# [THE PROBLEM]
Lines holding the word "India" are the ones to copy from the data below.

# [DATASET ENTRIES]
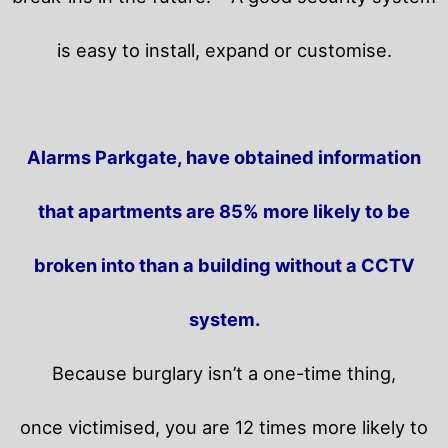
is easy to install, expand or customise.
Alarms Parkgate, have obtained information
that apartments are 85% more likely to be
broken into than a building without a CCTV
system.
Because burglary isn’t a one-time thing,
once victimised, you are 12 times more likely to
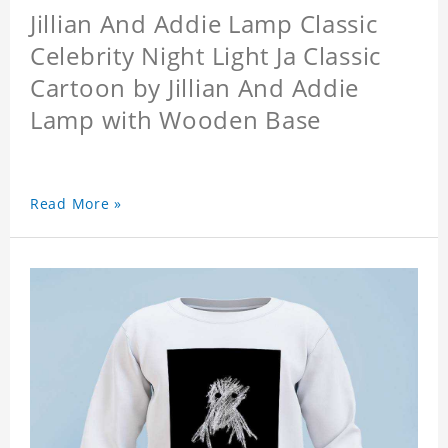
Jillian And Addie Lamp Classic
Celebrity Night Light Ja Classic
Cartoon by Jillian And Addie
Lamp with Wooden Base
Read More »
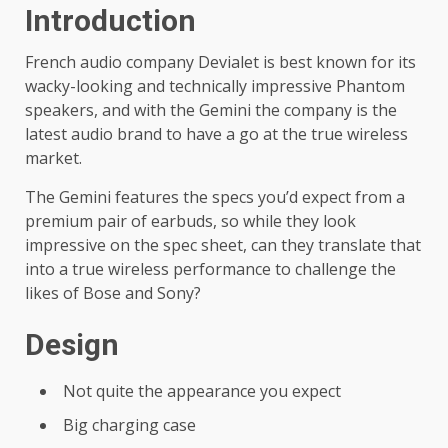
Introduction
French audio company Devialet is best known for its
wacky-looking and technically impressive Phantom
speakers, and with the Gemini the company is the
latest audio brand to have a go at the true wireless
market.
The Gemini features the specs you’d expect from a
premium pair of earbuds, so while they look
impressive on the spec sheet, can they translate that
into a true wireless performance to challenge the
likes of Bose and Sony?
Design
Not quite the appearance you expect
Big charging case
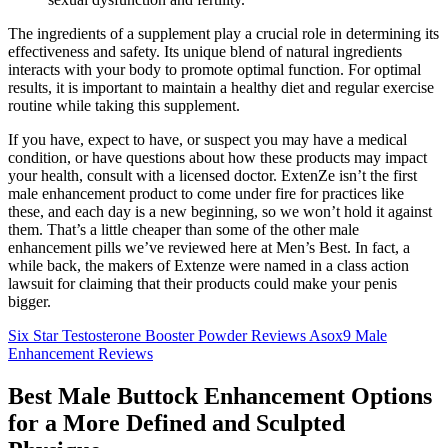
The ingredients of a supplement play a crucial role in determining its
effectiveness and safety. Its unique blend of natural ingredients
interacts with your body to promote optimal function. For optimal
results, it is important to maintain a healthy diet and regular exercise
routine while taking this supplement.
If you have, expect to have, or suspect you may have a medical
condition, or have questions about how these products may impact
your health, consult with a licensed doctor. ExtenZe isn’t the first
male enhancement product to come under fire for practices like
these, and each day is a new beginning, so we won’t hold it against
them. That’s a little cheaper than some of the other male
enhancement pills we’ve reviewed here at Men’s Best. In fact, a
while back, the makers of Extenze were named in a class action
lawsuit for claiming that their products could make your penis
bigger.
Six Star Testosterone Booster Powder Reviews Asox9 Male
Enhancement Reviews
Best Male Buttock Enhancement Options
for a More Defined and Sculpted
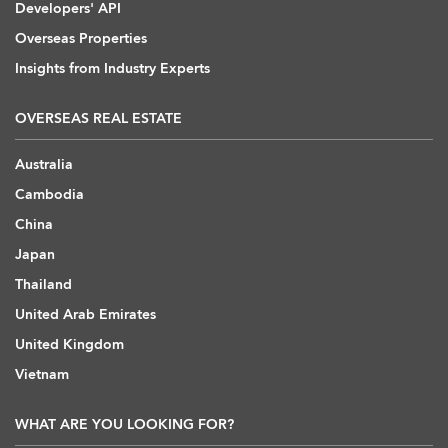
Developers' API
Overseas Properties
Insights from Industry Experts
OVERSEAS REAL ESTATE
Australia
Cambodia
China
Japan
Thailand
United Arab Emirates
United Kingdom
Vietnam
WHAT ARE YOU LOOKING FOR?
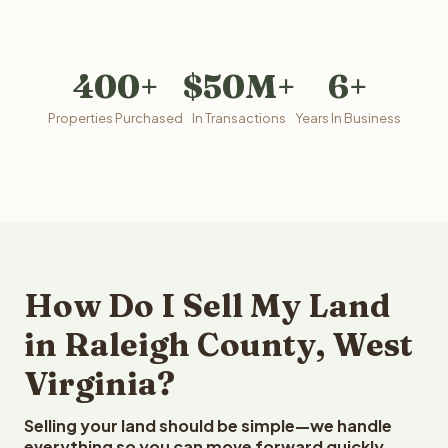
400+
$50M+
6+
Properties Purchased
In Transactions
Years In Business
How Do I Sell My Land
in Raleigh County, West
Virginia?
Selling your land should be simple—we handle
everything so you can move forward quickly.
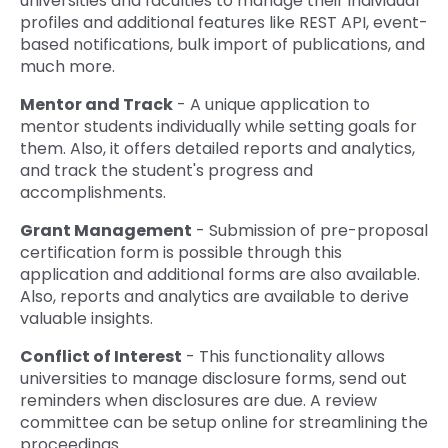
universities and faculties to manage their individual
profiles and additional features like REST API, event-
based notifications, bulk import of publications, and
much more.
Mentor and Track
- A unique application to
mentor students individually while setting goals for
them. Also, it offers detailed reports and analytics,
and track the student's progress and
accomplishments.
Grant Management
- Submission of pre-proposal
certification form is possible through this
application and additional forms are also available.
Also, reports and analytics are available to derive
valuable insights.
Conflict of Interest
- This functionality allows
universities to manage disclosure forms, send out
reminders when disclosures are due. A review
committee can be setup online for streamlining the
proceedings.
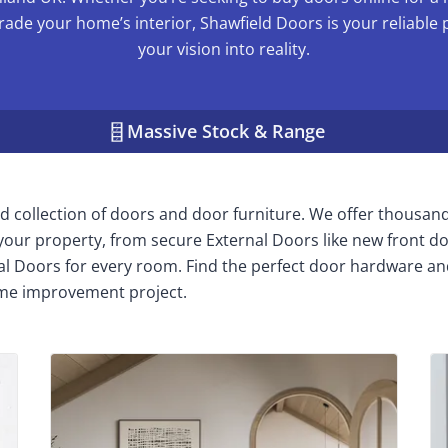
rade your home’s interior, Shawfield Doors is your reliable 
your vision into reality.
Massive Stock & Range
 collection of doors and door furniture. We offer thousan
n your property, from secure External Doors like new front do
nal Doors for every room. Find the perfect door hardware an
me improvement project.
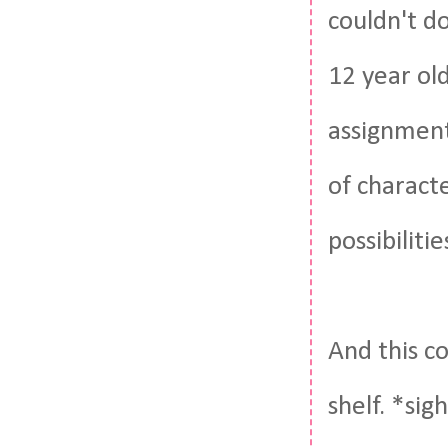
couldn't do
12 year ol
assignment
of charact
possibiliti
And this co
shelf. *si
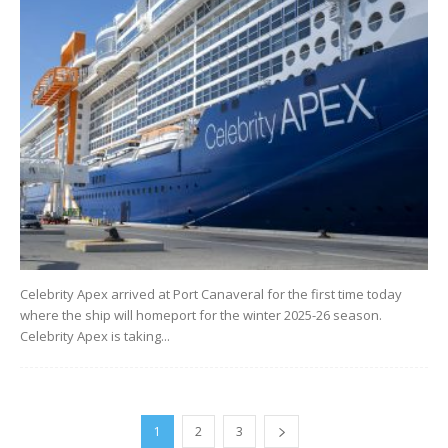
Celebrity Apex arrived at Port Canaveral for the first time today
where the ship will homeport for the winter 2025-26 season.
Celebrity Apex is taking...
1
2
3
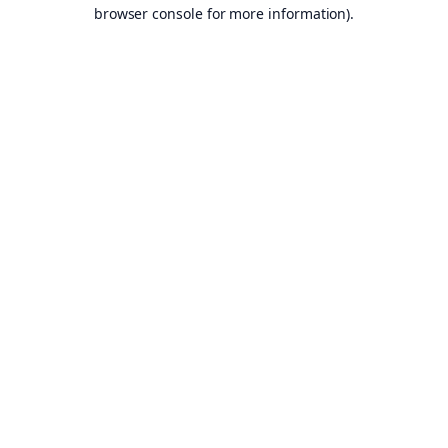
browser console for more information).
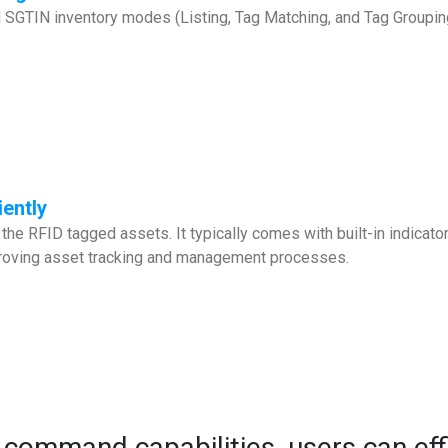
GTIN inventory modes (Listing, Tag Matching, and Tag Grouping) f
iently
the RFID tagged assets. It typically comes with built-in indicato
mproving asset tracking and management processes.
 command capabilities, users can ef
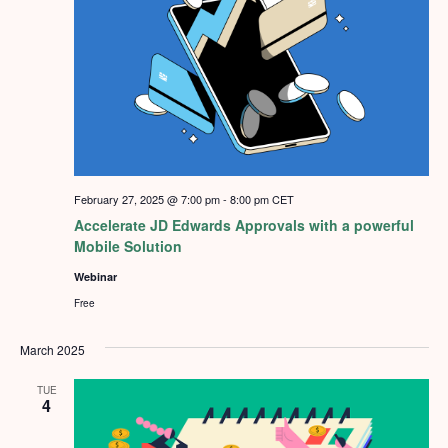
February 27, 2025 @ 7:00 pm
-
8:00 pm
CET
Accelerate JD Edwards Approvals with a powerful
Mobile Solution
Webinar
Free
March 2025
TUE
4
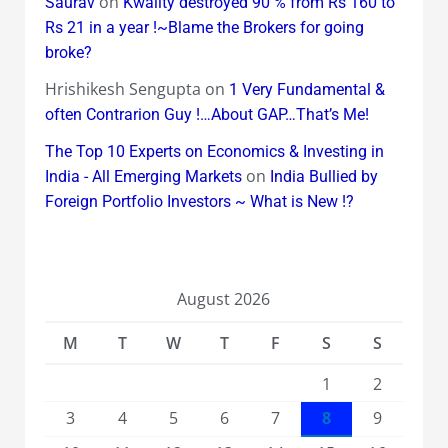
on
Saurav
Kwality destroyed 90 % from Rs 160 to
Rs 21 in a year !~Blame the Brokers for going
broke?
Hrishikesh Sengupta
on
1 Very Fundamental &
often Contrarion Guy !…About GAP…That’s Me!
The Top 10 Experts on Economics & Investing in
on
India - All Emerging Markets
India Bullied by
Foreign Portfolio Investors ~ What is New !?
August 2026
M
T
W
T
F
S
S
1
2
3
4
5
6
7
8
9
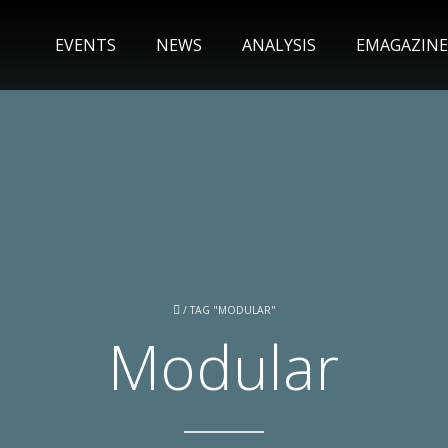
EVENTS
NEWS
ANALYSIS
EMAGAZINE
/
TAG "MODULAR"
Modular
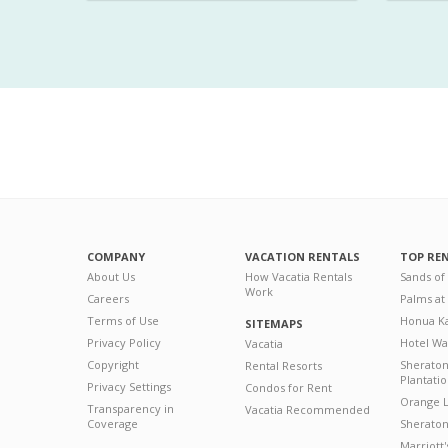
COMPANY
VACATION RENTALS
TOP RE
About Us
How Vacatia Rentals
Sands of
Work
Careers
Palms at
Terms of Use
Honua Ka
SITEMAPS
Privacy Policy
Hotel Wa
Vacatia
Copyright
Sherato
Rental Resorts
Plantati
Privacy Settings
Condos for Rent
Orange L
Transparency in
Vacatia Recommended
Coverage
Sheraton 
Marriott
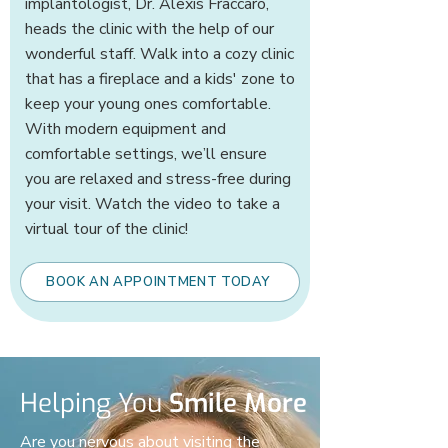
implantologist, Dr. Alexis Fraccaro,
heads the clinic with the help of our
wonderful staff. Walk into a cozy clinic
that has a fireplace and a kids' zone to
keep your young ones comfortable.
With modern equipment and
comfortable settings, we’ll ensure
you are relaxed and stress-free during
your visit. Watch the video to take a
virtual tour of the clinic!
BOOK AN APPOINTMENT TODAY
Helping You
Smile More
Are you nervous about visiting the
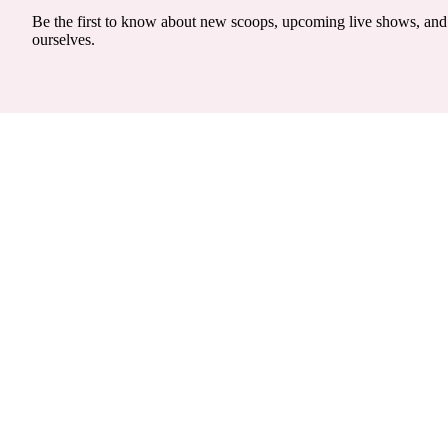
Be the first to know about new scoops, upcoming live shows, and 
ourselves.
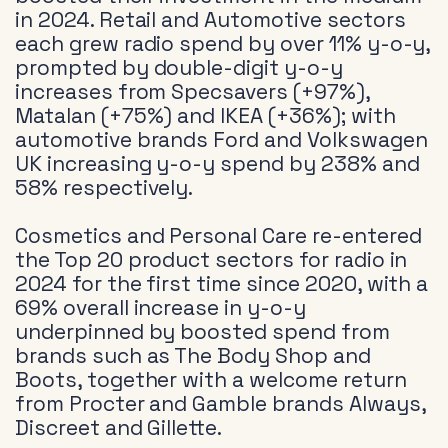
in 2024. Retail and Automotive sectors
each grew radio spend by over 11% y-o-y,
prompted by double-digit y-o-y
increases from Specsavers (+97%),
Matalan (+75%) and IKEA (+36%); with
automotive brands Ford and Volkswagen
UK increasing y-o-y spend by 238% and
58% respectively.
Cosmetics and Personal Care re-entered
the Top 20 product sectors for radio in
2024 for the first time since 2020, with a
69% overall increase in y-o-y
underpinned by boosted spend from
brands such as The Body Shop and
Boots, together with a welcome return
from Procter and Gamble brands Always,
Discreet and Gillette.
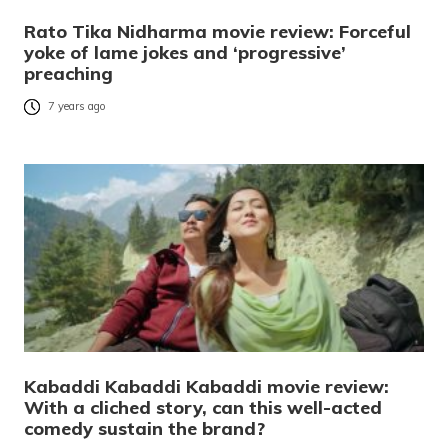
Rato Tika Nidharma movie review: Forceful
yoke of lame jokes and ‘progressive’
preaching
7 years ago
Kabaddi Kabaddi Kabaddi movie review:
With a cliched story, can this well-acted
comedy sustain the brand?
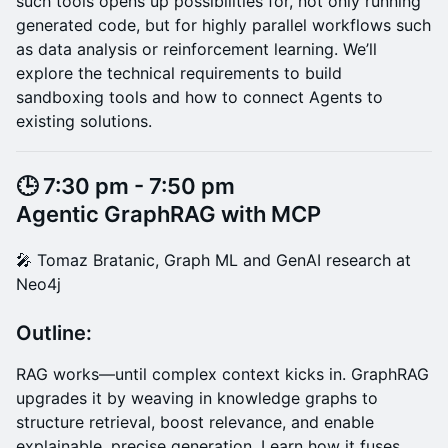
such tools opens up possibilities for, not only running
generated code, but for highly parallel workflows such
as data analysis or reinforcement learning. We’ll
explore the technical requirements to build
sandboxing tools and how to connect Agents to
existing solutions.
​🕒 7:30 pm - 7:50 pm
Agentic GraphRAG with MCP
​​🎤 Tomaz Bratanic, Graph ML and GenAI research at
Neo4j
Outline:
RAG works—until complex context kicks in. GraphRAG
upgrades it by weaving in knowledge graphs to
structure retrieval, boost relevance, and enable
explainable, precise generation. Learn how it fuses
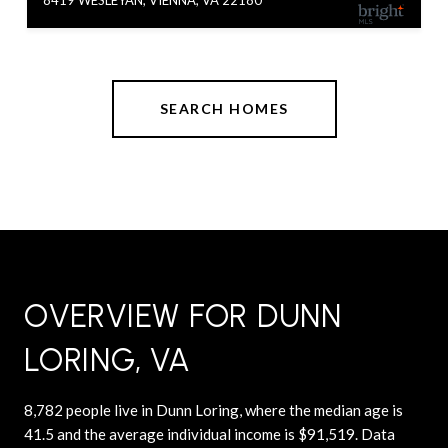
SEARCH HOMES
OVERVIEW FOR DUNN
LORING, VA
8,782 people live in Dunn Loring, where the median age is
41.5 and the average individual income is $91,519. Data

# [FINISHED EXERCISE]
India - All Emerging Markets
India Bullied by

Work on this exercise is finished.